==== RECORDS TO PROCESS
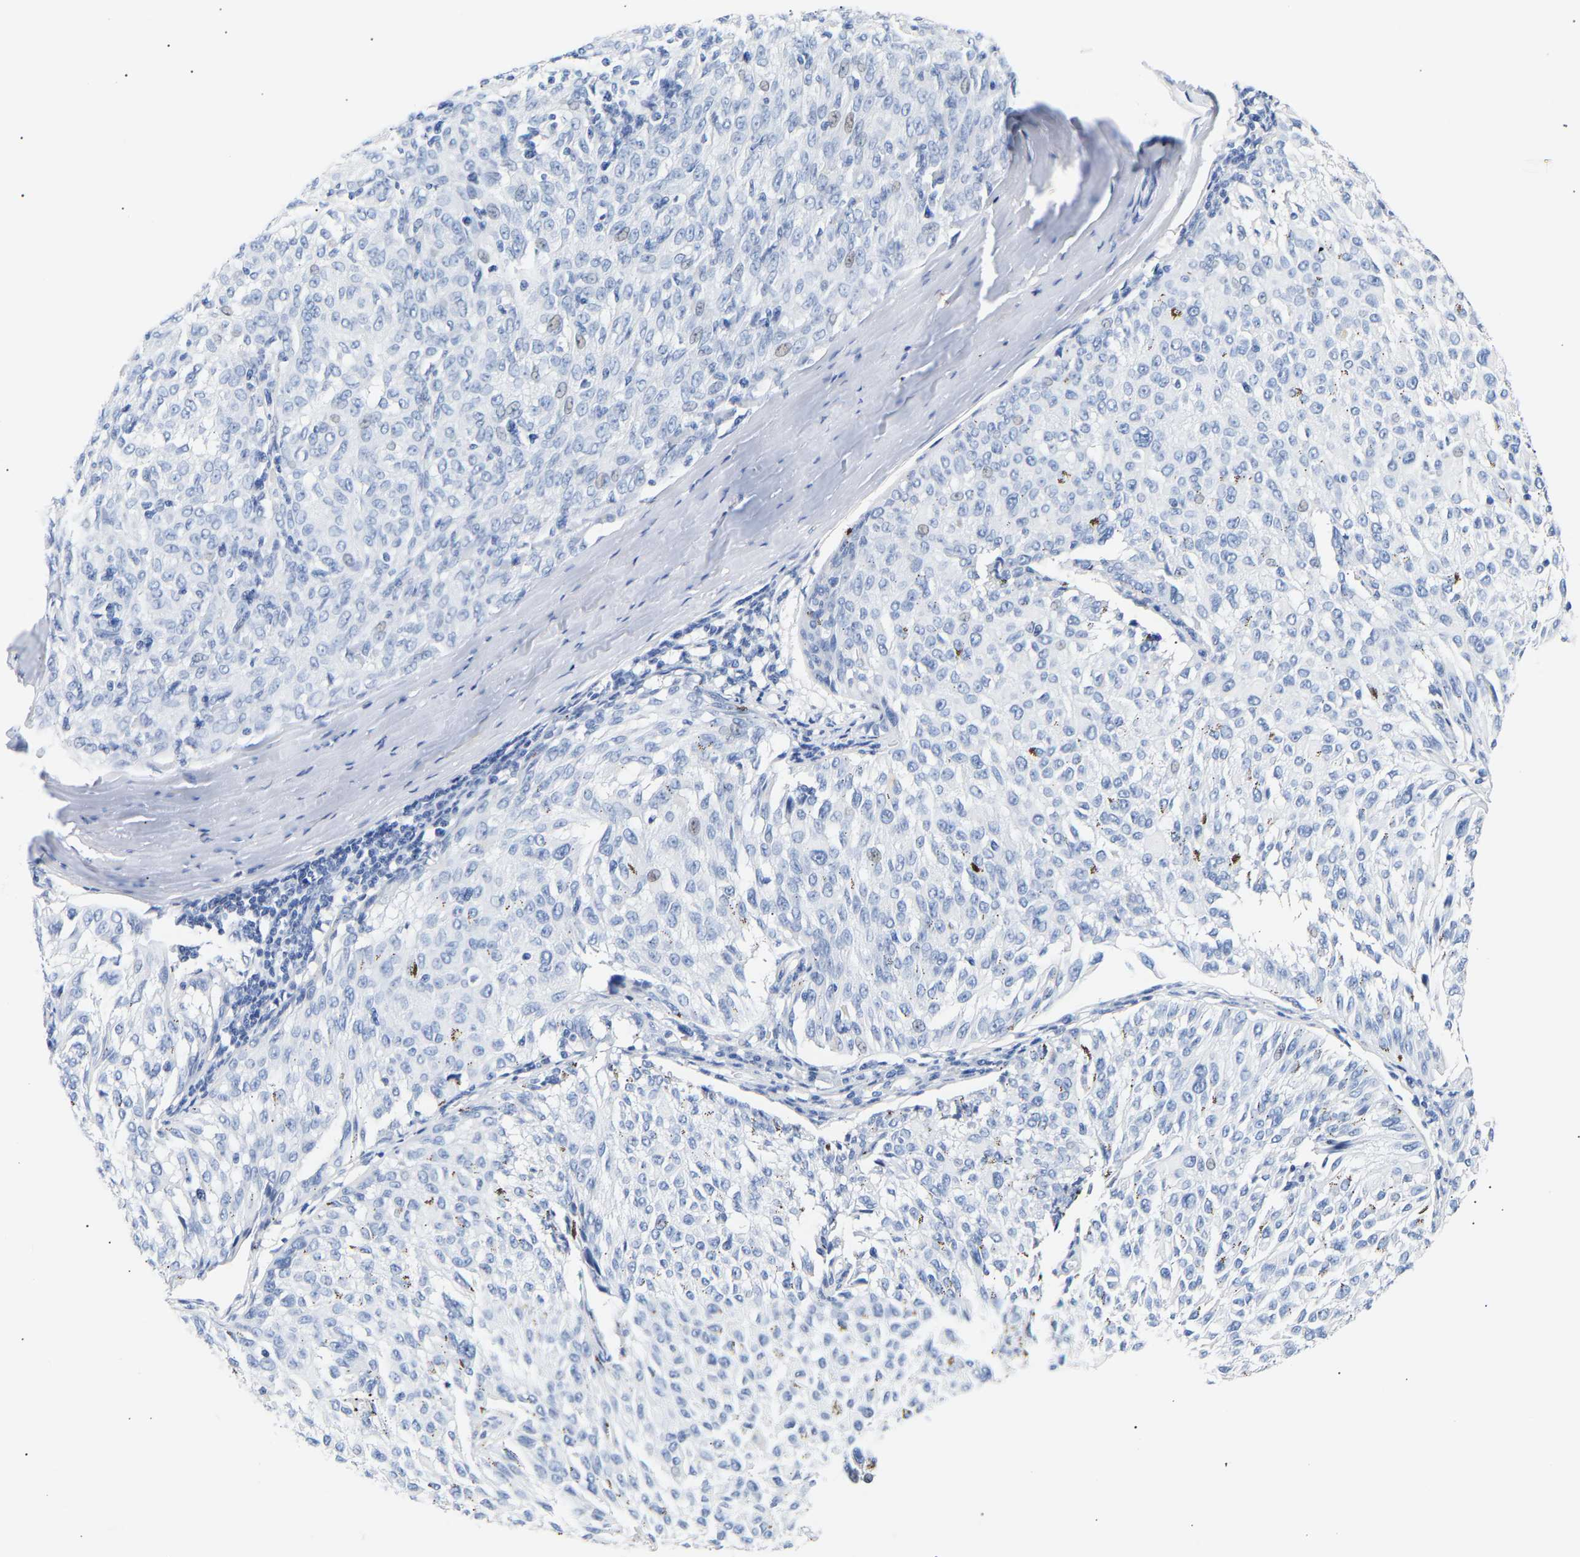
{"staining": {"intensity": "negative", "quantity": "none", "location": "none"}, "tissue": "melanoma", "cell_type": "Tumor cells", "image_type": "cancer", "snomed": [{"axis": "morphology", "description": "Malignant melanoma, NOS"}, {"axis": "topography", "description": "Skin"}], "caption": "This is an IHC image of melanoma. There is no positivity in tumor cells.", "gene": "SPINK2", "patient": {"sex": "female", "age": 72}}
========
==== RECORDS TO PROCESS
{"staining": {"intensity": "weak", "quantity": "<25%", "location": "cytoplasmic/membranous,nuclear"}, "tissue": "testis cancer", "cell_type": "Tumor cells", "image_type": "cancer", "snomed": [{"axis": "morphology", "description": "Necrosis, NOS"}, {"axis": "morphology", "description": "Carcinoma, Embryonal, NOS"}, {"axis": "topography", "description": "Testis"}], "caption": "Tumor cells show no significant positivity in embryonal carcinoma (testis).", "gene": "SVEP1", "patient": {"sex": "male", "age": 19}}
========
==== RECORDS TO PROCESS
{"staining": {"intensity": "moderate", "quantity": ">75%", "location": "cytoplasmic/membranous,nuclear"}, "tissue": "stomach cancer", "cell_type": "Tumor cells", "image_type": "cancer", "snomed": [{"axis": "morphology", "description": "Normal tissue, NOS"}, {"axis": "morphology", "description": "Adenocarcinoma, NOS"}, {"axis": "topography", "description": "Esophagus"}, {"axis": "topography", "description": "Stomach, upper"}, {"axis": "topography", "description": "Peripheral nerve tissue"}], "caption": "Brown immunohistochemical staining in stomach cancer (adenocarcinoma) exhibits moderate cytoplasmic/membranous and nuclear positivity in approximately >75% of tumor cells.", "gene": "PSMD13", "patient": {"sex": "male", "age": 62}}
========
--- EXERCISE DESCRIPTION ---
For the string "membranous", give the number of lines in the records that contain it and nothing besides.

--- SOLUTION FOR THIS PROBLEM ---
2